The Senate Committee on Customs, Excise and Tariff, Sen. Hope Uzodinma has called on relevant agencies of the government to check rice smuggling to enhance Nigerian economic development.
Uzodinma made the call during the committee’s meeting with the Minister of State for Agriculture, Heineken Lokpobiri and beneficiaries of rice importation waivers/concessions on Thursday, in Abuja.
He noted that the committee was mandated by the Senate to identify those behind rice smuggling and by the end of the investigation the committee would submit its report to the Senate.
“We have identified the various identities of these people and we will submit the report to the senate in plenary.
“The senate will take the decision on how best to stop those people because it has affected negatively the growth of our economy and the growth of genuine business activities.

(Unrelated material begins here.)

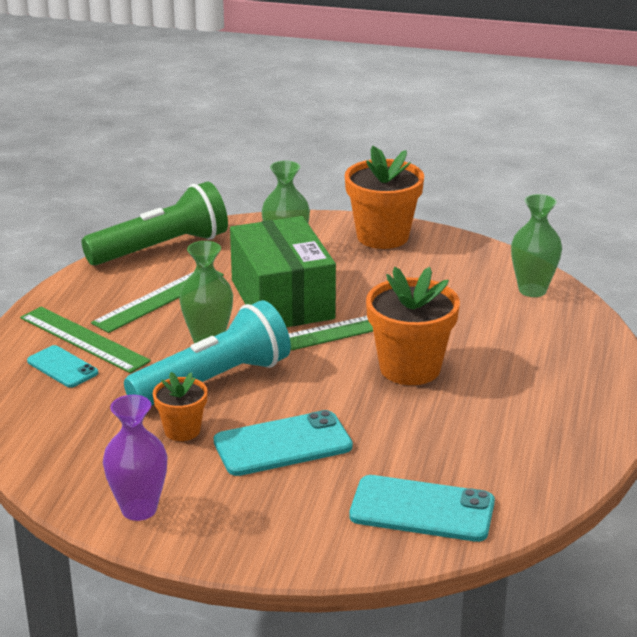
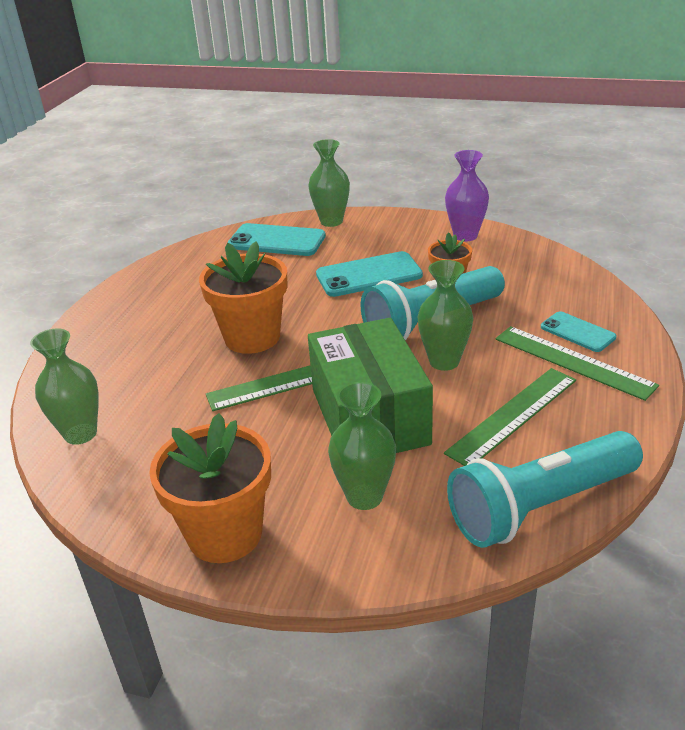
camera: 175 degrees left, 5 degrees up
green flashlight [81,181,228,265] -> turquoise flashlight [447,431,643,548]
none -> green vase [308,139,350,227]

The lawmaker said the activities of the smugglers had hindered economic growth, calling on the government to stop the menace.
“What is startling is that these people are in all the sectors of the economy.
“If we continue this way it means that at the end of the day, we will be left with no economy at all and unemployment will continue to swell.
“So the government must take courage to bring these people to book and curb the excesses of these people and ensure there is genuine economic growth and business activity in the country.”
Responding, Lokpobiri said a lot of jobs and trillions of naira were lost as a result of smuggling.
“You cannot actually quantify what we are losing. We must do everything humanly possible to promote local production and milling of rice.
“We are now producing over 17 million metric tonnes of paddy (rice as harvested from the fields, and before it is milled) as against the 7 million metric tonnes produced when we came into government.
“We are still improving on the capacity of rice milling. As government is interested in protecting our farmers: we will do everything legally possible “about smuggling of the commodity.
The minister said the 2014 policy with regards to rice production was meant to encourage local industries to go into rice milling.
According to the minister, rice smuggling is an infraction to the policy.
“The policy then was that if you have a rice mill in Nigeria, you will be given some quota to import rice to be able to cover the gap that existed between the local production and local consumption.
“And if you import rice as a rice miller you are going to pay 10 per cent duty and then 20 per cent levy.
“But the policy was also extended to rice traders who were given quota to import rice and their own was 10 per cent duty and 60 per cent levy.
“The list of companies that you directed us to come with were the companies that benefited from that policy but there were infractions,” he said.